TRECHO:

24 de março

  • Em pronunciamento na TV, Bolsonaro diz que a covid-19 é uma “gripezinha” e defende o “isolamento vertical”, para manter em quarentena apenas os idosos e doentes crônicos. Essa medida nunca foi reconhecida pela medicina.

29 de março

  • “Estou com vontade de baixar um decreto amanhã” para proibir prefeitos e governadores de decretar quarentenas e medidas de isolamento social. Naquele dia, o país tinha 4.309 casos confirmados e 139 mortos.

12 de abril

  • Em live com líderes religiosos, Bolsonaro desdenhou das mais de 1.200 mortes que o país atingira e disse que “parece que está começando a ir embora essa questão do vírus”.

TAREFA 1:
Responda com base no trecho sobre as declarações de Bolsonaro:
(a) Que palavra Bolsonaro usou para se referir à covid-19 no pronunciamento de 24 de março?
(b) Quantos casos confirmados o país tinha em 29 de março?
(c) Com quem foi a live de 12 de abril?
TAREFA 2: Imprima o trecho sobre as declarações de Bolsonaro entre "29 de março" e "e 139 mortos.", inclusive.
TAREFA 3: Dê a continuação do trecho sobre as declarações de Bolsonaro a partir do ponto em que ele termina.

[Itens de questionário baseados em gráficos]
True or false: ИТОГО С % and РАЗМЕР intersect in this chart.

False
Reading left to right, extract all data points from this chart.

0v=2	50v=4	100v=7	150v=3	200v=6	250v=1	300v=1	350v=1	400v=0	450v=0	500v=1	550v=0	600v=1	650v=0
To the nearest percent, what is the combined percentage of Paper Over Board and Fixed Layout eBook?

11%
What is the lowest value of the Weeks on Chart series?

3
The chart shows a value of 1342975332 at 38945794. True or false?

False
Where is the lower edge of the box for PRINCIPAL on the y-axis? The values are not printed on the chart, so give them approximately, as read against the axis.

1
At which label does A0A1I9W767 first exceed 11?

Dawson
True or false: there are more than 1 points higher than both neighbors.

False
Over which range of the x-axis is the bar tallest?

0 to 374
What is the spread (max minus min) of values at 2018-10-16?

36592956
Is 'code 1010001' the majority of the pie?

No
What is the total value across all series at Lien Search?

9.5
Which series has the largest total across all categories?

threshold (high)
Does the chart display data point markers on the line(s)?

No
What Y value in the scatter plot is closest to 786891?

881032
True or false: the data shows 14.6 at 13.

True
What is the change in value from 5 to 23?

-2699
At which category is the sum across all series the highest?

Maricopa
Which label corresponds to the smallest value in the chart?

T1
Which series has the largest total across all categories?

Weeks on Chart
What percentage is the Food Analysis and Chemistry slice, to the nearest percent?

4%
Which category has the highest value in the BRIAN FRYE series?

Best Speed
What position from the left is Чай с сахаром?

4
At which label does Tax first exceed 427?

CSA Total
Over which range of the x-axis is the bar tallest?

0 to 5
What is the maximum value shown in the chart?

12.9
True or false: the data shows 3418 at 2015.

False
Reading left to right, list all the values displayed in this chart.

RESPOSTA 1:
(a) “Gripezinha”.
(b) 4.309 casos confirmados.
(c) Com líderes religiosos.

RESPOSTA 2:
29 de março

  • “Estou com vontade de baixar um decreto amanhã” para proibir prefeitos e governadores de decretar quarentenas e medidas de isolamento social. Naquele dia, o país tinha 4.309 casos confirmados e 139 mortos.

RESPOSTA 3:
16 de abril

  • Bolsonaro demite o ministro da Saúde, Luiz Henrique Mandetta, que defendia o isolamento social. Nelson Teich assume e deixa o ministério menos de um mês depois. O general Eduardo Pazuello, interino, vai ficando no cargo.

17 de abril

  • “Então, essa briga de começar a abrir para o comércio é um risco que eu corro, porque, se agravar, vem para o meu colo”, disse.

20 de abril

  • Em uma semana, o país dobrou o número de mortes pela covid-19, chegando a 2.575. Mais uma vez o presidente desdenhou: “Eu não sou coveiro”.

28 de abril

  • Apenas oito dias depois, o Brasil chegou a 5 mil mortes. “E daí? Lamento. Quer que eu faça o quê?”, respondeu Bolsonaro, quando questionado pela imprensa.

7 de maio

  • “Vou fazer um churrasco no sábado aqui em casa. Vamos bater um papo, quem sabe uma ‘peladinha’”, disse Bolsonaro, um dia antes do país chegar a 10 mil mortos pela covid-19.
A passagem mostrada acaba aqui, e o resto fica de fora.